Я не несогласен. Он выдергивает некоторые слова из заключительной части "A Furnace"[398], в которых я обращаюсь к нашим временам как к варварским. Вероятно, я отношу их к варварским в том смысле, что них нет словаря, нет каких-либо форм для обнаружения того, что он мог бы назвать мистическим. Я буду просто называть это правдой.
По-разному. Обозреватели, пишущие обычно в спешке, имеют довольно различные мотивы для написания. Меня никогда не интересовали такие короткие клочки. Недавно было три или четыре более длинных эссе, которые кажутся мне дающими достаточно точное представление о том, что я делаю, поэтому я чувствую, что справляюсь с тем, чтобы быть постижимым.
Я никогда не думал об этом. Мне не кажется, что я сделал что-либо большее, нежели понял, как начать, просто организовал пространство вокруг себя, в котором могу работать. Я не думаю, что находился сознательно под прямым влиянием многих поэтов, я не чувствовал большой корпоративности, в глубоком смысле, с творчеством многих поэтов.
Ну, полнейшая бессодержательность моего ответа будет особенно интересна. Я не вижу себя с этого расстояния. Я не знаю, оттого ли, что сам вопрос, даже если вы его детализируете, не является очень значимым для меня, поскольку я испытываю антипатию ко всем этим критериям; или это из-за того, что я настолько солипсист и лишен чувства окружающего, или я понятия не имею, какой из этих критериев ко мне применим. Видите ли, я обычно ставился людьми, которые пытались меня как-то определить, в странное положение, абсурдное, но обладающее для них каким-то смыслом. То есть я был молодым писателем-экспериментатором, затем последовательным экспериментатором, сейчас я, по-видимому, старейший писатель-экспериментатор. Я "охотно идущий навстречу аутсайдер". Меня очень часто ставили в такого рода положение и рассматривали как кого-то, кто довольно упрям, кто следует собственному пути. Я с удовольствием отвечаю согласием людям, которые хотят опубликовать мои работы. Но я не прошу людей что-либо сделать для меня, поскольку, честно говоря, не верю в особенную существенность как той части литературного мира, которая принимает меня, так и той, которая меня игнорирует. Я обхожусь тем минимумом людей, которые приглашают меня что-либо сделать, пишут мне, говорят со мной, знают, очевидно, то, что я делаю; я использую их почти что социально, как людей, составляющих мой круг, благодаря которым я существую.
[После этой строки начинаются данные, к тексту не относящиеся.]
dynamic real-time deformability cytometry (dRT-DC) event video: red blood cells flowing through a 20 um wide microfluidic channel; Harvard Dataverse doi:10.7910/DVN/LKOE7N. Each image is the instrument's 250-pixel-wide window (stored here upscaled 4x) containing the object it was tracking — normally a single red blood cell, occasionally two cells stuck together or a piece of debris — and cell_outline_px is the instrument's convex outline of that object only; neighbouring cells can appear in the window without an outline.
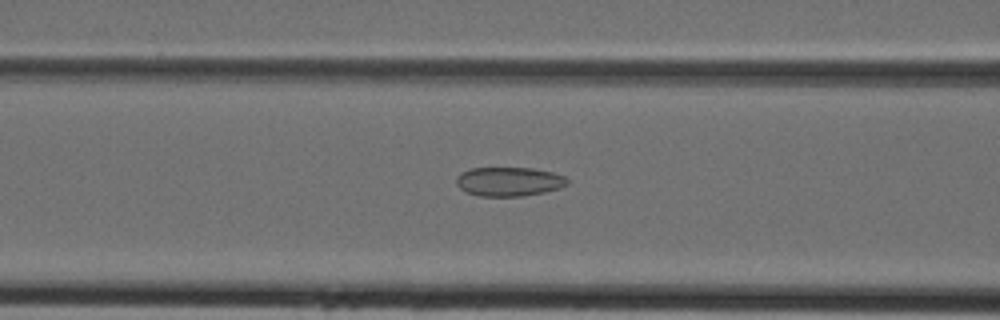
{"species": "Egyptian fruit bat (a non-hibernating species)", "species_latin": "Rousettus aegyptiacus", "temperature_condition": "cold", "stored_images_in_passage": 32, "camera_frame_rate_fps": 3000, "um_per_image_px": 0.085, "animal": {"sex": "female"}, "frame": {"image": 1, "passage_image": 6, "time_ms": 1.667, "image_size_px": [1000, 320], "cell_outline_px": [[568, 184], [560, 188], [544, 192], [524, 196], [480, 196], [464, 192], [456, 184], [456, 176], [460, 172], [472, 168], [532, 168], [552, 172], [564, 176], [568, 180]], "centroid_in_image_um": [43.24, 15.44], "position_along_channel_um": 123.4, "area_um2": 18.96}}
Думаю, я могу на это ответить только проследив за собственным рабочим процессом. Я отношу себя, как, полагаю, и каждый писатель, к состоянию языка, простого повседневного языка, который слышу вокруг себя и которым пользуюсь. И суть того, по направлению к чему я продвигаюсь, это, в первую очередь, отступить от него к молчанию. Это не совсем то, крайнее философическое молчание Беккета, но нечто подобное. Я ухожу в молчание, в котором я не существую. И молчание доставляет мне удовольствие. Потом я позволю звукам и языку — столь мало, сколь это возможно, столь скупо, насколько возможно — занять свое место в молчании, только потому, что они должны вторгнуться, и я не в силах предотвратить этого. Мне необходимо, чтобы они были там. И я буду извлекать их из очень скупого использования языка, очень осторожного, бережного использования языка; мне нравится продвигаться через этот узкий проход к открытию лирики, или описания, или чувственности, или воссоздания природы в языке. Но только после того, как мой опыт прошел через ничто и молчание.
Я могу временами работать, не злоупотребляя образным языком, потому что мне гораздо более интересен ракурс высказывания, его тон, положение в котором оно направлено вверх, вниз, вбок; положение в котором оно живет, еле живет, уже мертво. Я начинал с этого, и я продолжаю это делать.
По мне, так это очень аккуратно сбалансированные и да, и нет.